Winston took a new path downward which, after a short steep run, led into a number of magnificent caverns whose extent he could hardly grasp. While exploring the side passages, he came across a cave dotted with fascinating pools filled with various types of stones. This puzzled Winston. He had seen “cave pearls” before, but this wasn’t the same thing; each pool had a particular sort of stone in it, rounded as though from water flow. He wondered what sort of process would sort out minerals like that.

It didn’t occur to him at that point that there was anything intelligent behind the pattern. While he’d occasionally heard odd sounds and movements in his explorations, he’d never seen anything to give evidence that there was really anything down there. He was the only man who’d ever descended this far into the earth that he knew of.

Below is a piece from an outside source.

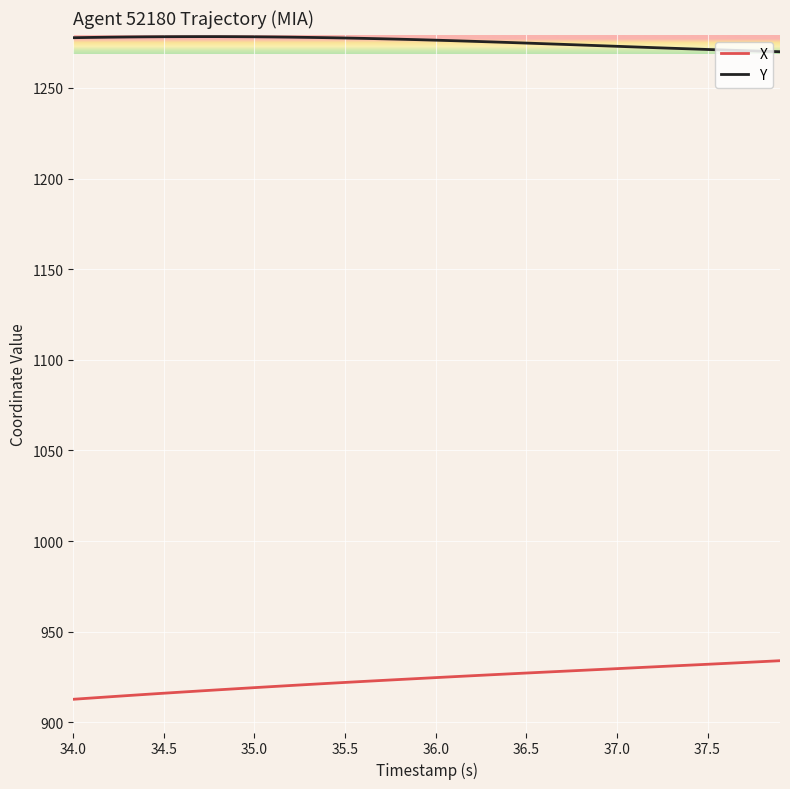

What is the lowest value of the X series?

912.7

One particular pool, filled with translucent pebbles, attracted his attention. With the shimmering, pure cave water pouring down into the pool, the stones seemed almost like landborne clouds or ghosts of pebbles. Idly he reached in and picked up a few, rolling them around in his hand.

It was at that moment that he noticed something—a particular glint of light, a feel, he was never quite sure—that tugged on memories from twenty years before. Hardly able to believe it, he tried the pebbles on his jackknife; the knife scratched. The file he carried in his pocket, hardened in his own hand-forge, couldn’t make a mark on them.